The City Council approved the contract Tuesday night after a lengthy discussion about the role of minority-owned businesses in the bidding process.

The 24,000-square-foot Arthur W. Christopher Community Center will be twice the size of the old Arthur Christopher City Gymnasium, which the city sold to The Citadel in 2006 for $2.2 million.

Partially funded with federal stimulus money, the building on Fishburne Street across from Burke High School is designed to meet U.S. Green Building Council standards. It will feature solar panels to heat the adjacent Herbert Hassell city pool, extra insulation, cabinets made of wheatboard and tile and cement partially made from recycled materials.

Several councilmen, in particular Jimmy Gallant, questioned whether minority-owned firms were given a fair shot at the work, and questioned why NBM has won yet another large city contract.

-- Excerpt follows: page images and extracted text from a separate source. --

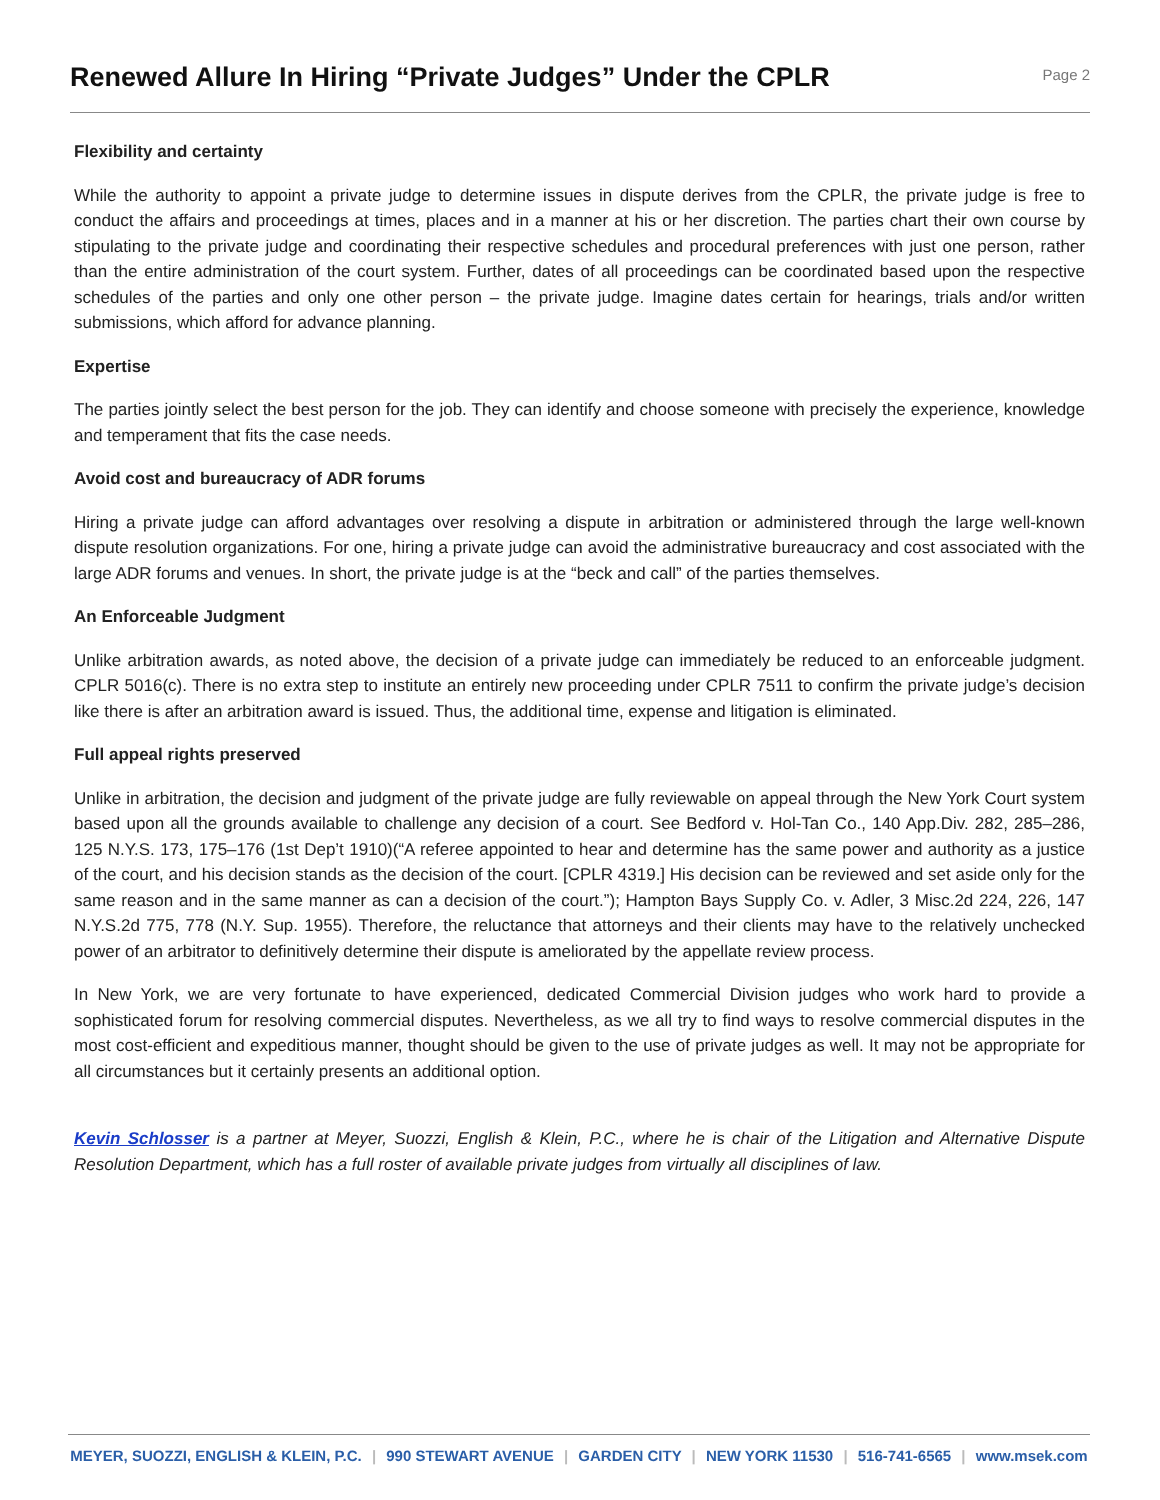Renewed Allure In Hiring “Private Judges” Under the CPLR
Page 2
Flexibility and certainty
While the authority to appoint a private judge to determine issues in dispute derives from the CPLR, the private judge is free to conduct the affairs and proceedings at times, places and in a manner at his or her discretion. The parties chart their own course by stipulating to the private judge and coordinating their respective schedules and procedural preferences with just one person, rather than the entire administration of the court system. Further, dates of all proceedings can be coordinated based upon the respective schedules of the parties and only one other person – the private judge. Imagine dates certain for hearings, trials and/or written submissions, which afford for advance planning.
Expertise
The parties jointly select the best person for the job. They can identify and choose someone with precisely the experience, knowledge and temperament that fits the case needs.
Avoid cost and bureaucracy of ADR forums
Hiring a private judge can afford advantages over resolving a dispute in arbitration or administered through the large well-known dispute resolution organizations. For one, hiring a private judge can avoid the administrative bureaucracy and cost associated with the large ADR forums and venues. In short, the private judge is at the “beck and call” of the parties themselves.
An Enforceable Judgment
Unlike arbitration awards, as noted above, the decision of a private judge can immediately be reduced to an enforceable judgment. CPLR 5016(c). There is no extra step to institute an entirely new proceeding under CPLR 7511 to confirm the private judge’s decision like there is after an arbitration award is issued. Thus, the additional time, expense and litigation is eliminated.
Full appeal rights preserved
Unlike in arbitration, the decision and judgment of the private judge are fully reviewable on appeal through the New York Court system based upon all the grounds available to challenge any decision of a court. See Bedford v. Hol-Tan Co., 140 App.Div. 282, 285–286, 125 N.Y.S. 173, 175–176 (1st Dep’t 1910)(“A referee appointed to hear and determine has the same power and authority as a justice of the court, and his decision stands as the decision of the court. [CPLR 4319.] His decision can be reviewed and set aside only for the same reason and in the same manner as can a decision of the court.”); Hampton Bays Supply Co. v. Adler, 3 Misc.2d 224, 226, 147 N.Y.S.2d 775, 778 (N.Y. Sup. 1955). Therefore, the reluctance that attorneys and their clients may have to the relatively unchecked power of an arbitrator to definitively determine their dispute is ameliorated by the appellate review process.
In New York, we are very fortunate to have experienced, dedicated Commercial Division judges who work hard to provide a sophisticated forum for resolving commercial disputes. Nevertheless, as we all try to find ways to resolve commercial disputes in the most cost-efficient and expeditious manner, thought should be given to the use of private judges as well. It may not be appropriate for all circumstances but it certainly presents an additional option.
Kevin Schlosser is a partner at Meyer, Suozzi, English & Klein, P.C., where he is chair of the Litigation and Alternative Dispute Resolution Department, which has a full roster of available private judges from virtually all disciplines of law.
MEYER, SUOZZI, ENGLISH & KLEIN, P.C. | 990 STEWART AVENUE | GARDEN CITY | NEW YORK 11530 | 516-741-6565 | www.msek.com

NBM also renovated City Hall and the Dock Street Theatre.

Gallant said the city should have directly contacted local minority-owned general contracting firms to encourage them to bid and suggested they could have been unaware of the community center job.

"I'm just wondering when we're going to have all this diversity we keep talking about," he said.

Councilmen James Lewis and William Dudley Gregorie also questioned the selection of NBM, which was the lowest bidder.

Mayor Joe Riley said the project was advertised in several newspapers for two weeks, and about 50 companies attended a pre-bidding conference.

"If there was a contractor in South Carolina that didn't know about this job, they weren't reading any newspapers or anything," he said.

Riley said asking why NBM keeps getting contracts is like asking why Tiger Woods wins golf tournaments.

"In my opinion, it's certainly not political, and I think they're doing a great job," said Councilman Larry Shirley.

In 2007, when NBM won a $14.8 million contract for the Dock Street Theatre, the vote was split along racial lines.

For the community center project, NBM said minority-owned subcontracting firms will get more than 21 percent of the work, worth nearly $1.2 million.

The council unanimously approved the contract.

In other business, the council adopted a resolution calling on the state Department of Transportation to reduce the speed limit on Folly Road, between Wappoo Creek and U.S. Highway 17, from 40 to 35 mph.